Leaving the images out, output each entry below exactly.

--- START ---

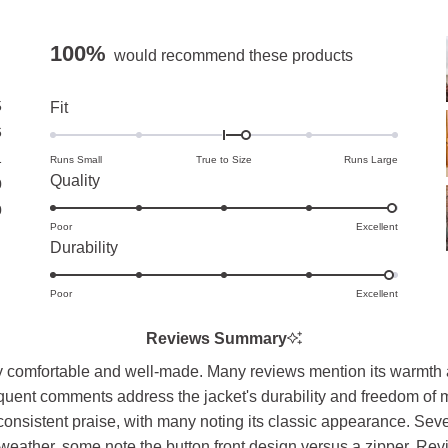
100%
would recommend these products
5
Rated
Fit
0.3
6
on
1
Runs Small
True to Size
Runs Large
Rated
Quality
a
0
5.0
scale
0
Poor
on
Excellent
of
Rated
Durability
a
minus
4.9
scale
2
Poor
on
Excellent
of
to
a
1
2
Reviews Summary
scale
to
 comfortable and well-made. Many reviews mention its warmth and
of
5
equent comments address the jacket's durability and freedom of m
1
consistent praise, with many noting its classic appearance. Sev
to
ld weather, some note the button front design versus a zipper. Re
5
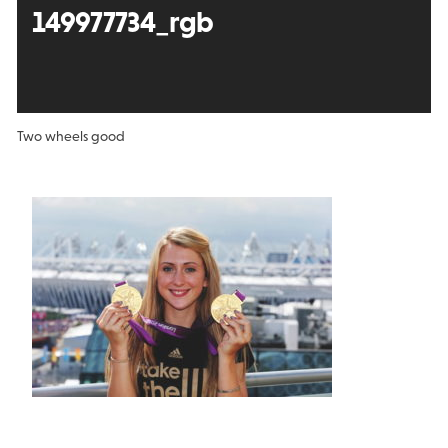
149977734_rgb
Two wheels good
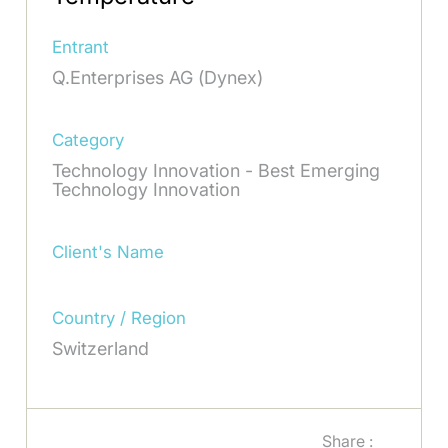
Entrant
Q.Enterprises AG (Dynex)
Category
Technology Innovation - Best Emerging
Technology Innovation
Client's Name
Country / Region
Switzerland
Share :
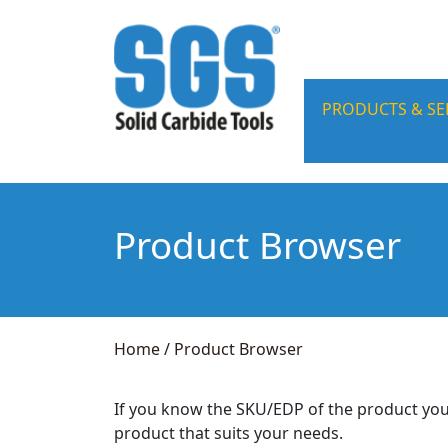
PRODUCTS & SE
Product Browser
Home
/
Product Browser
If you know the SKU/EDP of the product you
product that suits your needs.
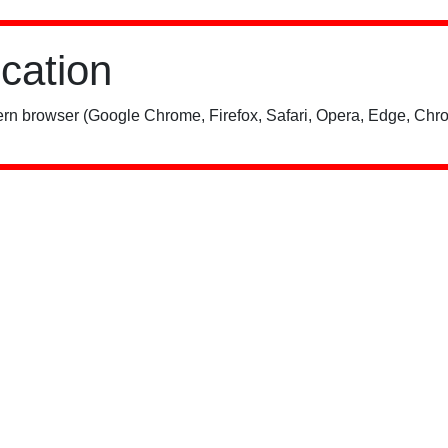
ication
rn browser (Google Chrome, Firefox, Safari, Opera, Edge, Chro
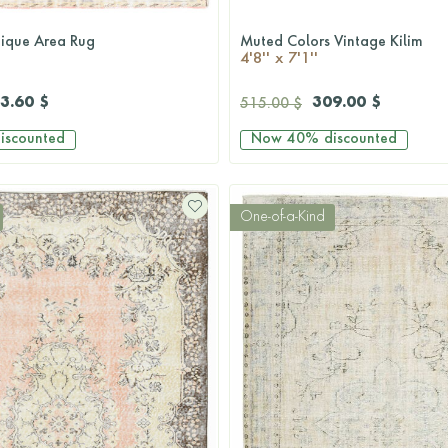
tique Area Rug
Muted Colors Vintage Kilim
QUICKSHOP
QUICKSHOP
4'8'' x 7'1''
3.60 $
309.00 $
515.00 $
iscounted
Now
40%
discounted
One-of-a-Kind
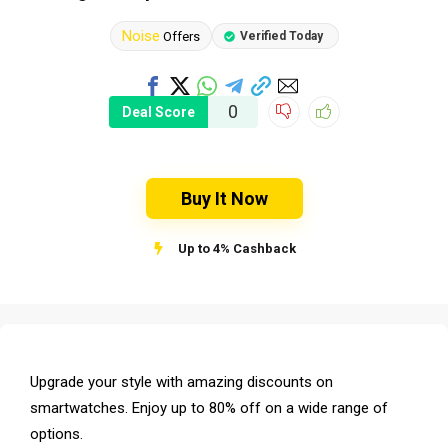
Noise
Offers
Verified Today
0
Deal Score
Buy It Now
Up to 4% Cashback
Upgrade your style with amazing discounts on
smartwatches. Enjoy up to 80% off on a wide range of
options.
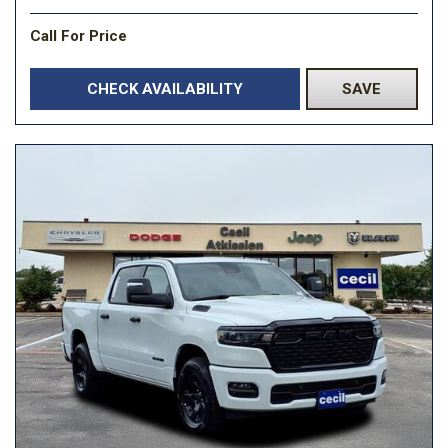
Call For Price
CHECK AVAILABILITY
SAVE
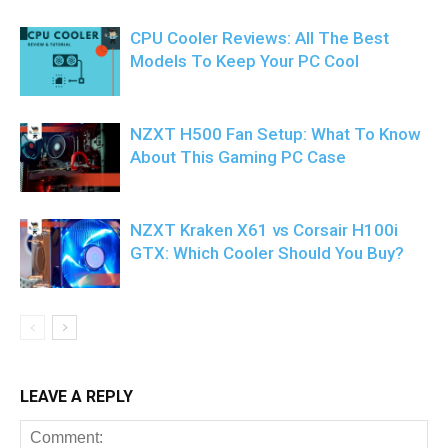
CPU Cooler Reviews: All The Best
Models To Keep Your PC Cool
NZXT H500 Fan Setup: What To Know
About This Gaming PC Case
NZXT Kraken X61 vs Corsair H100i
GTX: Which Cooler Should You Buy?
LEAVE A REPLY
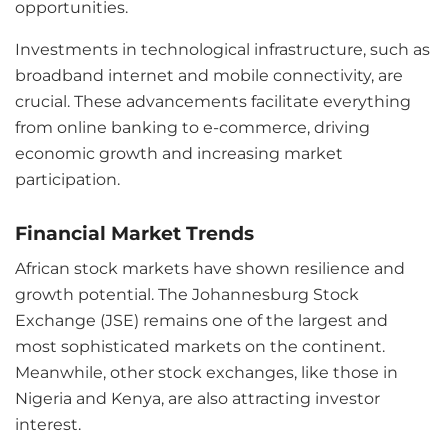
opportunities.
Investments in technological infrastructure, such as
broadband internet and mobile connectivity, are
crucial. These advancements facilitate everything
from online banking to e-commerce, driving
economic growth and increasing market
participation.
Financial Market Trends
African stock markets have shown resilience and
growth potential. The Johannesburg Stock
Exchange (JSE) remains one of the largest and
most sophisticated markets on the continent.
Meanwhile, other stock exchanges, like those in
Nigeria and Kenya, are also attracting investor
interest.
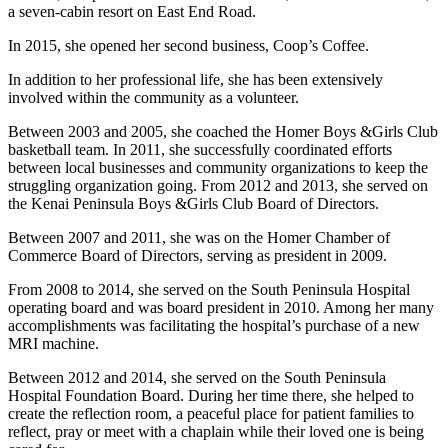
Editor
a seven-cabin resort on East End Road.
Point
In 2015, she opened her second business, Coop’s Coffee.
of
In addition to her professional life, she has been extensively
View
involved within the community as a volunteer.
Submit
Between 2003 and 2005, she coached the Homer Boys &Girls Club
Letter
basketball team. In 2011, she successfully coordinated efforts
to the
between local businesses and community organizations to keep the
struggling organization going. From 2012 and 2013, she served on
Editor
the Kenai Peninsula Boys &Girls Club Board of Directors.
Community
Between 2007 and 2011, she was on the Homer Chamber of
Commerce Board of Directors, serving as president in 2009.
Announcements
From 2008 to 2014, she served on the South Peninsula Hospital
Births
operating board and was board president in 2010. Among her many
accomplishments was facilitating the hospital’s purchase of a new
Pet
MRI machine.
of
Between 2012 and 2014, she served on the South Peninsula
the
Hospital Foundation Board. During her time there, she helped to
Week
create the reflection room, a peaceful place for patient families to
reflect, pray or meet with a chaplain while their loved one is being
Submit an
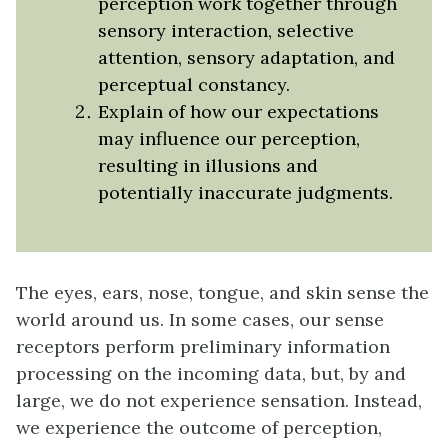
perception work together through
sensory interaction, selective
attention, sensory adaptation, and
perceptual constancy.
Explain of how our expectations
may influence our perception,
resulting in illusions and
potentially inaccurate judgments.
The eyes, ears, nose, tongue, and skin sense the
world around us. In some cases, our sense
receptors perform preliminary information
processing on the incoming data, but, by and
large, we do not experience sensation. Instead,
we experience the outcome of perception,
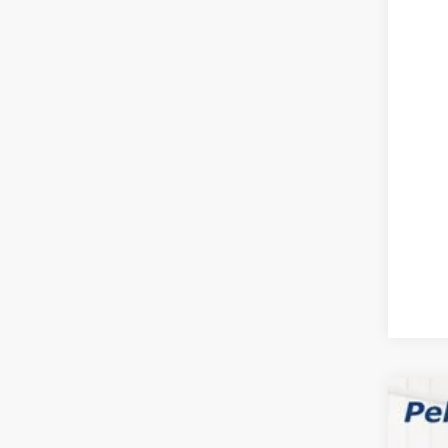
202
FIN
Clic
YOU
202
$1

--- END ---

Answer space:
100%
would recommend these products
5
Rated
Fit
0.3
6
on
1
Runs Small
True to Size
Runs Large
Rated
Quality
a
0
5.0
scale
0
Poor
on
Excellent
of
Rated
Durability
a
minus
4.9
scale
2
Poor
on
Excellent
of
to
a
1
2
Reviews Summary
scale
to
 comfortable and well-made. Many reviews mention its warmth and
of
5
equent comments address the jacket's durability and freedom of m
1
consistent praise, with many noting its classic appearance. Sev
to
ld weather, some note the button front design versus a zipper. Re
5
149977734_rgb
Two wheels good
Entrant
Q.Enterprises AG (Dynex)
Category
Technology Innovation - Best Emerging
Technology Innovation
Client's Name
Country / Region
Switzerland
Share :
PRODUCTS & SE
Product Browser
Home
/
Product Browser
If you know the SKU/EDP of the product you
product that suits your needs.
ication
rn browser (Google Chrome, Firefox, Safari, Opera, Edge, Chro
tique Area Rug
Muted Colors Vintage Kilim
QUICKSHOP
QUICKSHOP
4'8'' x 7'1''
3.60 $
309.00 $
515.00 $
iscounted
Now
40%
discounted
One-of-a-Kind
Noise
Offers
Verified Today
0
Deal Score
Buy It Now
Up to 4% Cashback
Upgrade your style with amazing discounts on
smartwatches. Enjoy up to 80% off on a wide range of
options.
Call For Price
CHECK AVAILABILITY
SAVE
CPU Cooler Reviews: All The Best
Models To Keep Your PC Cool
NZXT H500 Fan Setup: What To Know
About This Gaming PC Case
NZXT Kraken X61 vs Corsair H100i
GTX: Which Cooler Should You Buy?
LEAVE A REPLY
opportunities.
Investments in technological infrastructure, such as
broadband internet and mobile connectivity, are
crucial. These advancements facilitate everything
from online banking to e-commerce, driving
economic growth and increasing market
participation.
Financial Market Trends
African stock markets have shown resilience and
growth potential. The Johannesburg Stock
Exchange (JSE) remains one of the largest and
most sophisticated markets on the continent.
Meanwhile, other stock exchanges, like those in
Nigeria and Kenya, are also attracting investor
interest.
Editor
a seven-cabin resort on East End Road.
Point
In 2015, she opened her second business, Coop’s Coffee.
of
In addition to her professional life, she has been extensively
View
involved within the community as a volunteer.
Submit
Between 2003 and 2005, she coached the Homer Boys &Girls Club
Letter
basketball team. In 2011, she successfully coordinated efforts
to the
between local businesses and community organizations to keep the
struggling organization going. From 2012 and 2013, she served on
Editor
the Kenai Peninsula Boys &Girls Club Board of Directors.
Community
Between 2007 and 2011, she was on the Homer Chamber of
Commerce Board of Directors, serving as president in 2009.
Announcements
From 2008 to 2014, she served on the South Peninsula Hospital
Births
operating board and was board president in 2010. Among her many
accomplishments was facilitating the hospital’s purchase of a new
Pet
MRI machine.
of
Between 2012 and 2014, she served on the South Peninsula
the
Hospital Foundation Board. During her time there, she helped to
Week
create the reflection room, a peaceful place for patient families to
reflect, pray or meet with a chaplain while their loved one is being
Submit an
perception work together through
sensory interaction, selective
attention, sensory adaptation, and
perceptual constancy.
Explain of how our expectations
may influence our perception,
resulting in illusions and
potentially inaccurate judgments.
The eyes, ears, nose, tongue, and skin sense the
world around us. In some cases, our sense
receptors perform preliminary information
processing on the incoming data, but, by and
large, we do not experience sensation. Instead,
we experience the outcome of perception,
202
FIN
Clic
YOU
202
$1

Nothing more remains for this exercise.